- _Work required_
Retype only the lines running from the beginning of the entries below to the line with "ring dip: (74, 290)", both included. Do not include pictures.

[Stored dataset items]
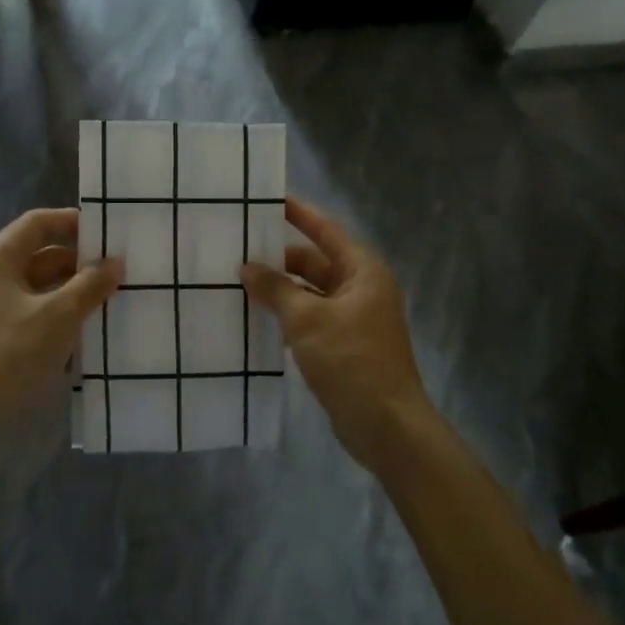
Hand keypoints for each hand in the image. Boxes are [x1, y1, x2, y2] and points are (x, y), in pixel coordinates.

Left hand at [0, 208, 122, 422]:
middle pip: (40, 255)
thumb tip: (115, 262)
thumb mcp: (59, 316)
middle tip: (120, 267)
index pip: (38, 223)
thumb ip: (89, 285)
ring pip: (40, 287)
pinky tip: (91, 326)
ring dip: (74, 290)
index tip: (108, 233)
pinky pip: (36, 313)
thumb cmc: (10, 355)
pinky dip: (62, 314)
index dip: (73, 222)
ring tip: (114, 295)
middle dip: (80, 261)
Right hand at [242, 197, 431, 470]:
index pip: (327, 231)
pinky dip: (289, 317)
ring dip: (282, 291)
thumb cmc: (351, 360)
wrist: (385, 424)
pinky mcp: (345, 346)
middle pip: (317, 263)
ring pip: (312, 293)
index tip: (271, 201)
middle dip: (281, 260)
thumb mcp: (307, 319)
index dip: (300, 215)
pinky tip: (259, 320)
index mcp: (363, 271)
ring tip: (240, 285)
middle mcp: (362, 289)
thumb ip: (276, 289)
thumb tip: (247, 267)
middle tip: (239, 253)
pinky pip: (312, 319)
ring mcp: (355, 319)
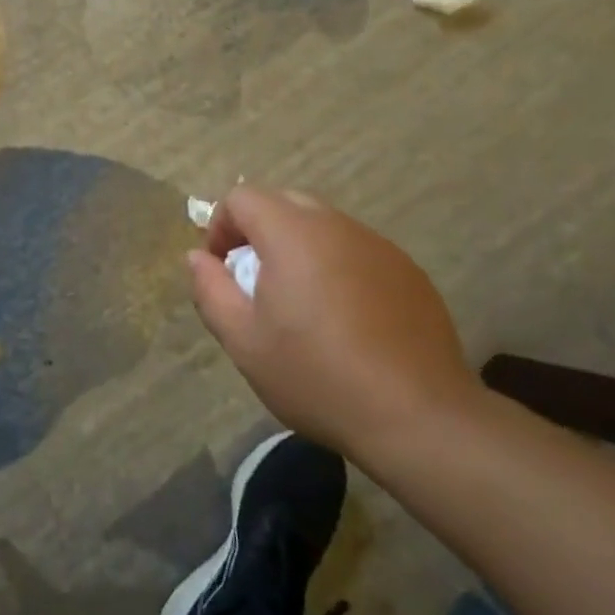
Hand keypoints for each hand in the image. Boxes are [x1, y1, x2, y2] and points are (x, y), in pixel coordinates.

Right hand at [188, 187, 482, 466]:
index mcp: (293, 234)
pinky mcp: (408, 272)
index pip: (242, 197)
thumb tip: (197, 258)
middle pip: (284, 203)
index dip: (220, 226)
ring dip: (298, 250)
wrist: (417, 416)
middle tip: (253, 283)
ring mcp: (379, 246)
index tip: (220, 269)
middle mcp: (338, 226)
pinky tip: (343, 320)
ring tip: (298, 305)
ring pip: (323, 227)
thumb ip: (211, 290)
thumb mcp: (243, 341)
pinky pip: (356, 251)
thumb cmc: (316, 375)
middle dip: (257, 233)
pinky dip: (335, 268)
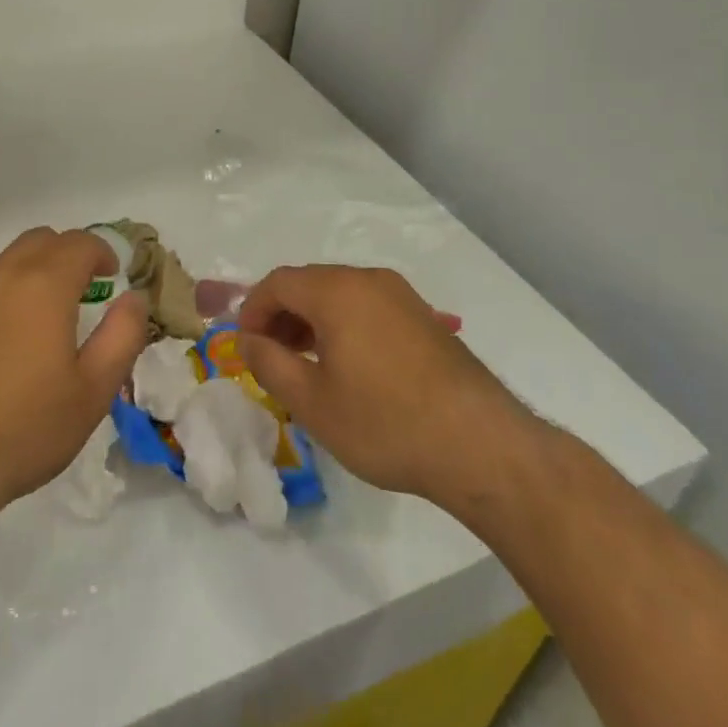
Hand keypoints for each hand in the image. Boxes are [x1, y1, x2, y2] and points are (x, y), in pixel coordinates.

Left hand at [0, 228, 149, 520]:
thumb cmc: (23, 427)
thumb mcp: (93, 391)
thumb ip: (123, 335)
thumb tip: (135, 298)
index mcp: (43, 284)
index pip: (79, 243)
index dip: (102, 252)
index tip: (112, 276)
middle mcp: (0, 276)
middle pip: (39, 241)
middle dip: (67, 254)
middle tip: (84, 287)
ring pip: (6, 262)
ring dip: (32, 272)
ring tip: (44, 314)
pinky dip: (2, 294)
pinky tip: (3, 336)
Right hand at [238, 265, 544, 510]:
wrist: (482, 446)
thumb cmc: (385, 423)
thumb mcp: (312, 402)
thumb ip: (269, 364)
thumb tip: (249, 340)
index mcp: (337, 291)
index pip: (278, 282)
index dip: (252, 310)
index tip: (245, 347)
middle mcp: (369, 280)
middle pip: (309, 283)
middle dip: (281, 315)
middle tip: (271, 357)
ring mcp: (402, 296)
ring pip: (340, 294)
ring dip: (312, 321)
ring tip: (305, 365)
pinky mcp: (423, 318)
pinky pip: (367, 307)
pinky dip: (343, 325)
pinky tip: (347, 367)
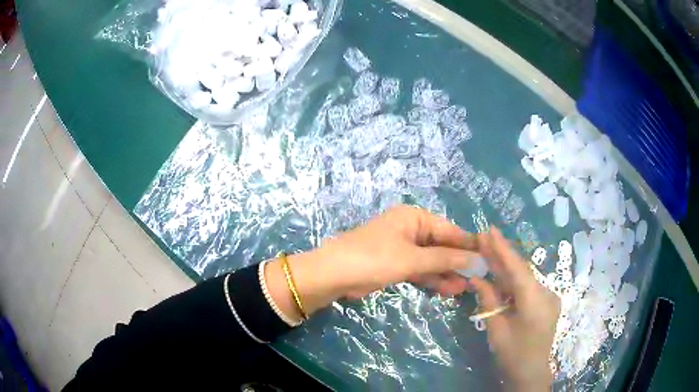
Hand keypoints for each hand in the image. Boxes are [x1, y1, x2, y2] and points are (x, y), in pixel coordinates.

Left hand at [265, 205, 478, 318]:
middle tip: (476, 278)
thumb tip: (476, 260)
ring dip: (446, 274)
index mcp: (414, 217)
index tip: (487, 258)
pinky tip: (447, 290)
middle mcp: (410, 228)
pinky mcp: (395, 264)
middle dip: (457, 263)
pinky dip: (431, 279)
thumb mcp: (412, 259)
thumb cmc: (374, 259)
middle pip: (441, 246)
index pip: (449, 230)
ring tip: (464, 289)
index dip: (468, 245)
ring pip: (431, 260)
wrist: (333, 275)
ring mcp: (402, 247)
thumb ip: (445, 259)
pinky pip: (419, 269)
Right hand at [470, 227, 559, 391]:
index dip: (503, 248)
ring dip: (506, 267)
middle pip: (521, 270)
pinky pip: (527, 287)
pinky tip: (500, 274)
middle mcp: (546, 293)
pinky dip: (513, 281)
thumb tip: (476, 277)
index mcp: (535, 300)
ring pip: (524, 278)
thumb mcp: (496, 328)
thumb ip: (488, 300)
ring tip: (489, 252)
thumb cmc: (512, 354)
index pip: (517, 269)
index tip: (490, 230)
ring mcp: (548, 297)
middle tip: (485, 237)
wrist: (530, 372)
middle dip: (502, 254)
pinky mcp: (546, 302)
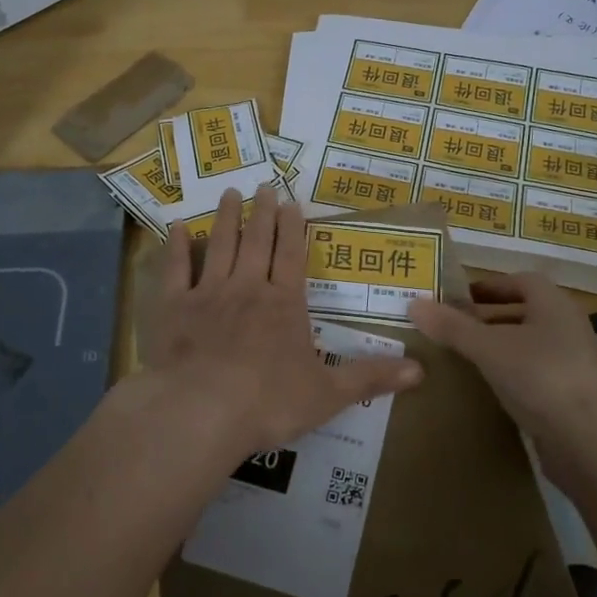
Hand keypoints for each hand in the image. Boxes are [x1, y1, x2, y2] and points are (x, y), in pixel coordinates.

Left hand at [136, 184, 422, 464]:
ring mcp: (208, 294)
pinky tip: (175, 228)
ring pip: (219, 246)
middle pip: (257, 242)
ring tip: (230, 193)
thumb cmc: (269, 402)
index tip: (291, 202)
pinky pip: (175, 270)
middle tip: (264, 185)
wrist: (201, 411)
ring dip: (226, 218)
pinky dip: (175, 248)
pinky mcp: (174, 308)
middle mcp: (248, 288)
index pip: (292, 256)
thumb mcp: (329, 394)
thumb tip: (422, 370)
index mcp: (284, 304)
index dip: (293, 228)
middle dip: (262, 213)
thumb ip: (371, 377)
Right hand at [409, 273, 596, 474]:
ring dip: (499, 347)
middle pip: (525, 313)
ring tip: (464, 357)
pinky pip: (533, 375)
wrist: (590, 439)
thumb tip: (413, 303)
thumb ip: (452, 327)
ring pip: (528, 346)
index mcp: (553, 305)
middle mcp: (567, 328)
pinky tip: (487, 388)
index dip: (491, 285)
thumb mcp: (488, 347)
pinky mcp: (569, 396)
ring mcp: (571, 364)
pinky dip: (510, 375)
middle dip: (490, 317)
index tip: (459, 297)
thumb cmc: (540, 375)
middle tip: (453, 326)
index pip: (522, 281)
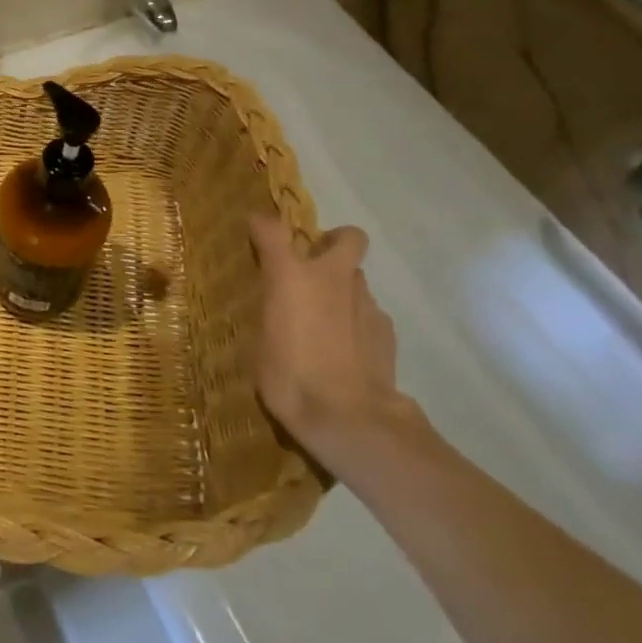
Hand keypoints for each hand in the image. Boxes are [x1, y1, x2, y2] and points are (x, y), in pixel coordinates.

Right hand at [247, 212, 409, 461]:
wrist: (348, 417)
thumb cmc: (288, 376)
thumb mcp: (260, 340)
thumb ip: (270, 308)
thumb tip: (273, 300)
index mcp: (291, 275)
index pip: (272, 229)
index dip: (261, 225)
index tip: (254, 231)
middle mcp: (332, 277)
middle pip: (347, 237)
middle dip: (333, 242)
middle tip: (313, 266)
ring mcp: (365, 301)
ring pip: (356, 278)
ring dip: (341, 288)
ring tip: (324, 320)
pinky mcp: (386, 328)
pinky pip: (367, 311)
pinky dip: (355, 320)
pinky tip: (344, 348)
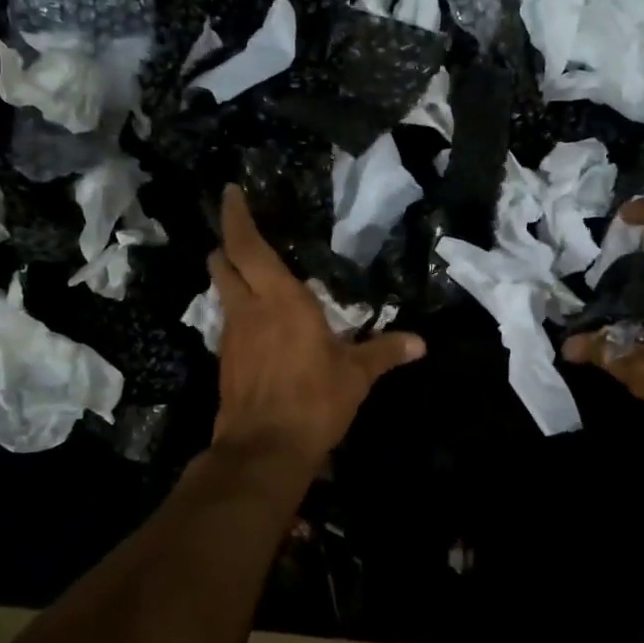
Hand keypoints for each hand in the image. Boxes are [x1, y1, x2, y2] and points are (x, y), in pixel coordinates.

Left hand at [209, 185, 424, 465]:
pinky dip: (240, 313)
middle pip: (223, 264)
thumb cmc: (313, 401)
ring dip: (232, 279)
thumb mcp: (356, 375)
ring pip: (223, 294)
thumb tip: (420, 343)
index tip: (231, 192)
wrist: (263, 450)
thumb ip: (385, 352)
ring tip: (255, 276)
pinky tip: (260, 324)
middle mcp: (248, 310)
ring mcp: (231, 337)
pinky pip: (230, 323)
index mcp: (280, 300)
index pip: (247, 246)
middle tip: (242, 235)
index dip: (237, 217)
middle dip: (227, 245)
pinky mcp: (226, 362)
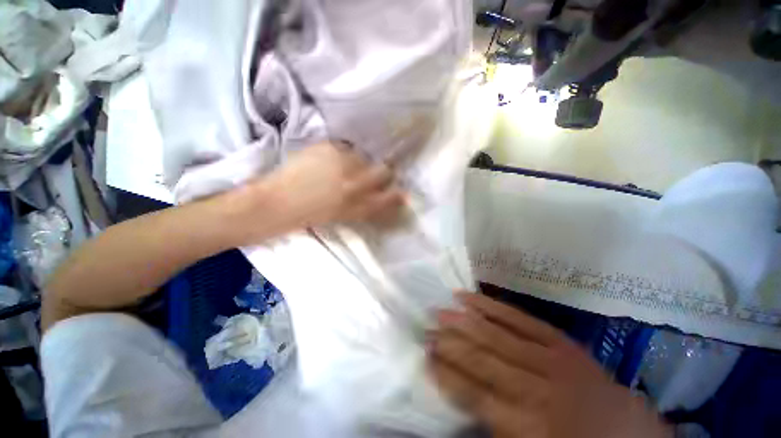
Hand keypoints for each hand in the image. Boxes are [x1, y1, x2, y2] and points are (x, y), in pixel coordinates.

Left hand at [250, 142, 404, 233]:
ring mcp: (342, 165)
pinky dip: (341, 152)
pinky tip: (329, 158)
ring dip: (359, 161)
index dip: (397, 194)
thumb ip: (363, 206)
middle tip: (378, 170)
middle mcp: (355, 185)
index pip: (388, 198)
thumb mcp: (342, 216)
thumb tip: (378, 194)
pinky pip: (344, 147)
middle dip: (385, 171)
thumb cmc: (310, 215)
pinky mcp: (329, 149)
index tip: (400, 190)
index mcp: (358, 205)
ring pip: (364, 157)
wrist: (277, 203)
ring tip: (343, 165)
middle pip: (383, 171)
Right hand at [428, 293, 671, 437]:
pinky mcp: (558, 339)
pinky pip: (518, 317)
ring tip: (440, 311)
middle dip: (450, 343)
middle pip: (483, 359)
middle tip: (426, 328)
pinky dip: (491, 306)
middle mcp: (537, 387)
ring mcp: (550, 357)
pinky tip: (469, 298)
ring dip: (464, 321)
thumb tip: (460, 397)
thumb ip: (494, 426)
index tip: (425, 357)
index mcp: (529, 424)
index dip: (447, 374)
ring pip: (497, 333)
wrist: (626, 430)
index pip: (475, 394)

- _Written answer_
Hand keypoints for each hand in the image. Boxes are [x1, y1, x2, y2] and points are (x, y), in pixel coordinates.

Left hand at [0, 208, 122, 422]:
middle pip: (40, 255)
thumb tip: (115, 262)
thumb mcp: (59, 316)
middle tip: (120, 267)
index pip: (38, 223)
thumb ip: (89, 285)
ring pip: (40, 287)
pinky tip: (91, 326)
ring dip: (74, 290)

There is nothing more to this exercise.